--- Work instructions ---
Substitute "Agotado" for "En stock" and rewrite the data from its first line through the line containing "मैं तैश में आ गया- आप ऐसा कुछ नहीं करेंगी, आप", leaving everything else untouched.

»»

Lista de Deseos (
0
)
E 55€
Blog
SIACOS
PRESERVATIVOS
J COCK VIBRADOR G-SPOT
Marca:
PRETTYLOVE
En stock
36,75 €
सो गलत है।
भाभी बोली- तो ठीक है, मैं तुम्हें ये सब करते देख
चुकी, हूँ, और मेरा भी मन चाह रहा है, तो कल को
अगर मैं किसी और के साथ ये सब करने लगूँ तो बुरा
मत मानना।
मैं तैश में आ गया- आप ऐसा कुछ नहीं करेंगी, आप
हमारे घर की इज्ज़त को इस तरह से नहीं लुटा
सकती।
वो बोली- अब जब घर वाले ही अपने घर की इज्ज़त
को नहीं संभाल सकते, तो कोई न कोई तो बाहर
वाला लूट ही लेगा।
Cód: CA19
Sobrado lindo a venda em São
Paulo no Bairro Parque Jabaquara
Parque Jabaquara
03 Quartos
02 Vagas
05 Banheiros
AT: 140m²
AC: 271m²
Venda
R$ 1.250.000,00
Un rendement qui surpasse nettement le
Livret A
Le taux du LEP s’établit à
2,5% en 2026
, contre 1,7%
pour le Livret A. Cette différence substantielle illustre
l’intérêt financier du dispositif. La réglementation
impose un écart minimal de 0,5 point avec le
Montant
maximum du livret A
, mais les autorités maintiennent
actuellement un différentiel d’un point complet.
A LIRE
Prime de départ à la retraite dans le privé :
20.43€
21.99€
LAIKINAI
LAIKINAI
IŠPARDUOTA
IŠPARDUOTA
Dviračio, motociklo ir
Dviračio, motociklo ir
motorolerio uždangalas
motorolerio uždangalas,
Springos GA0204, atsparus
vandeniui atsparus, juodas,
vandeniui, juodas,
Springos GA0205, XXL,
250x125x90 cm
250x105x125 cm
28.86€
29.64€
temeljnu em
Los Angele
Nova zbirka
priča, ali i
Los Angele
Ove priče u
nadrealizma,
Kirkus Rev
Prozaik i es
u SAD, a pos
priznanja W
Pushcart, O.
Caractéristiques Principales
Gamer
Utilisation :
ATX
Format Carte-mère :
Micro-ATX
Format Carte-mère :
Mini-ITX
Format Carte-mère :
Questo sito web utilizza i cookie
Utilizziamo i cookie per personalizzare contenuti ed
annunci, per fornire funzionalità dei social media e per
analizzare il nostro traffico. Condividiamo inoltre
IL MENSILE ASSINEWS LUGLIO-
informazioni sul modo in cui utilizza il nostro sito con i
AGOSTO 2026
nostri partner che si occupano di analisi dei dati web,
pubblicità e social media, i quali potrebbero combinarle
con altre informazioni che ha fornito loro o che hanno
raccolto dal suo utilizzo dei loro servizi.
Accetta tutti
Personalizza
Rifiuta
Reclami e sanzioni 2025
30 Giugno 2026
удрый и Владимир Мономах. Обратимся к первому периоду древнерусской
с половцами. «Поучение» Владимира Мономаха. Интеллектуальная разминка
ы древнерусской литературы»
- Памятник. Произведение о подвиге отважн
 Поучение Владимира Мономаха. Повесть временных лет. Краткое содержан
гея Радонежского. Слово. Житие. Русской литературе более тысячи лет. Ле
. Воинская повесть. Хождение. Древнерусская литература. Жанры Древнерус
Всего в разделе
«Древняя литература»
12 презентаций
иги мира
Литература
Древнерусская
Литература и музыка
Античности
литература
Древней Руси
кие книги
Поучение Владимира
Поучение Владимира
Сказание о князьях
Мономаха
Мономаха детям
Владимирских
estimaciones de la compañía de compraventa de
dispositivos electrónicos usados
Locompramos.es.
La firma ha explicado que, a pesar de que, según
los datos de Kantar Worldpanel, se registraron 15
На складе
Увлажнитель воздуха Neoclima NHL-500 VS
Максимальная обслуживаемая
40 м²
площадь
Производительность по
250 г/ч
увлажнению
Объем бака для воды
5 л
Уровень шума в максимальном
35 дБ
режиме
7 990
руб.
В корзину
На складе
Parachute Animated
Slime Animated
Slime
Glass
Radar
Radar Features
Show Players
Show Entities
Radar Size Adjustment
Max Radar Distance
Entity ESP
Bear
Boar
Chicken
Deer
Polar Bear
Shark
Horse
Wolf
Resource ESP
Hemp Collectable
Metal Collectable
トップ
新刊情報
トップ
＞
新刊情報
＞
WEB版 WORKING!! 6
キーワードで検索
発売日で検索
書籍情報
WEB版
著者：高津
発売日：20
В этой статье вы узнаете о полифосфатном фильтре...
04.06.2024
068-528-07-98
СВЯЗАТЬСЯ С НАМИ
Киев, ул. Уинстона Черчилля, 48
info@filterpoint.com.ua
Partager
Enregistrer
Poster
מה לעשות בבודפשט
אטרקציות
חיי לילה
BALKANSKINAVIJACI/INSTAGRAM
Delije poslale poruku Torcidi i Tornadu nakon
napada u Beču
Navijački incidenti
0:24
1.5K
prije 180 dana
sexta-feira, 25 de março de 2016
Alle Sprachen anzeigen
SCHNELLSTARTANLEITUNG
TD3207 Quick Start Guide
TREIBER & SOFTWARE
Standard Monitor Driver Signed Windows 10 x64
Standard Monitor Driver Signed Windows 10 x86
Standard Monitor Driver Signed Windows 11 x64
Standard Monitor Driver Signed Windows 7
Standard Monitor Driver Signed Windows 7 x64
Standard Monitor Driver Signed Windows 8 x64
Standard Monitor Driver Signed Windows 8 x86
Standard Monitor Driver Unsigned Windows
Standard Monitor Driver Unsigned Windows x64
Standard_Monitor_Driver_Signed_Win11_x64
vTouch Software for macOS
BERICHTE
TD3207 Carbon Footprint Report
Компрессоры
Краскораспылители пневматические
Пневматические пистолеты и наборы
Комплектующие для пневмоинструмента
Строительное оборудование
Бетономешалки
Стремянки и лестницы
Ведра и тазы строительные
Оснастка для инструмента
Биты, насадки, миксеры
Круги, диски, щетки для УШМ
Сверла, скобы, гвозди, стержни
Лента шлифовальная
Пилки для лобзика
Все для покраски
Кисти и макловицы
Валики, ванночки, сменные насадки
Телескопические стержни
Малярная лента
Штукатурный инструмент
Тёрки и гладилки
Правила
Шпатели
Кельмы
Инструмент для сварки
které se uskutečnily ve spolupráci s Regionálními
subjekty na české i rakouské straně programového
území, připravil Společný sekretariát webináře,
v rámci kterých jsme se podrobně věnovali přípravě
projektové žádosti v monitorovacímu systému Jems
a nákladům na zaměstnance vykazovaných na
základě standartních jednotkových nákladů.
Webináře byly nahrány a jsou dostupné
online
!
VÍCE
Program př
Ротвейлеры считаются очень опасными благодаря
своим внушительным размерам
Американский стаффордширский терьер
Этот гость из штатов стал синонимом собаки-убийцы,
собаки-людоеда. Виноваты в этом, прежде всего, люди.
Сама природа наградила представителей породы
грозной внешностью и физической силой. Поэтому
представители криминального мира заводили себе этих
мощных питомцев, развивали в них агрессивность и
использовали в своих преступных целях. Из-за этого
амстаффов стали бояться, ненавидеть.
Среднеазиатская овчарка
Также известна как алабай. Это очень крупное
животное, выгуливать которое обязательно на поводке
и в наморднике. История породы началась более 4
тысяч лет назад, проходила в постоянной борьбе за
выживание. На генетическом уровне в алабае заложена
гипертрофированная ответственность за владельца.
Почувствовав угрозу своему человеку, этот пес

««

--- Task solution ---
Lista de Deseos (
0
)
E 55€
Blog
SIACOS
PRESERVATIVOS
J COCK VIBRADOR G-SPOT
Marca:
PRETTYLOVE
Agotado
36,75 €
सो गलत है।
भाभी बोली- तो ठीक है, मैं तुम्हें ये सब करते देख
चुकी, हूँ, और मेरा भी मन चाह रहा है, तो कल को
अगर मैं किसी और के साथ ये सब करने लगूँ तो बुरा
मत मानना।
मैं तैश में आ गया- आप ऐसा कुछ नहीं करेंगी, आप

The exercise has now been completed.